More date options are also available

If the broader retention anomaly, it can be further divided into product channels, user sources, user groups, sub-functions and other perspectives of specific analysis. Of course, the product, operation, technology, marketing each link will have an impact on retention, need to analyze from multiple angles, not to expand here.

This comparison can be analyzed from multiple perspectives, not limited to user groups, user sources, user behavior, product channels, product features and so on. A more refined retention analysis can also filter a user's behavior and then compare the retention analysis.

For example, if a feature's retention is higher than that of the broader market, or if a feature's retention rate is higher, then this feature is of greater value to the product, and can be adjusted through the product to enable more users to use such features and improve retention. Or if you compare the retention rates of male and female user groups and find that the retention rate of male users is lower than that of female users, you can analyze the reasons and optimize the product strategy, or you can adjust the product promotion channels to attract female users.

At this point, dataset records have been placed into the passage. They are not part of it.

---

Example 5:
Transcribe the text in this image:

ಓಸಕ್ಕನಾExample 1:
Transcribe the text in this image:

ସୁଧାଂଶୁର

Analyze the following retention graph (also known as the pistol graph), through the data in this graph, you can see the overall retention of newly activated users, with the optimization of the product, there is no higher and higher retention rate, or with the passage of time, the viscosity of the product whether there is a decline,

There are two characteristics of the retention curve of the new users: a rapid decline in the early period, and a certain amount of time to enter the stable period.

If you want to improve the performance of your product's retention curve, you can start from the above two perspectives, shorten the time for users to enter the plateau period (activate as soon as possible), and allow more users to enter the plateau period (activate more), or optimize the product experience to recall the loss of users through the discovery of product problems. Of course, ultimately, you need to surprise the user with the product experience, so that the user can gradually form a habit and enhance the indispensability of the product.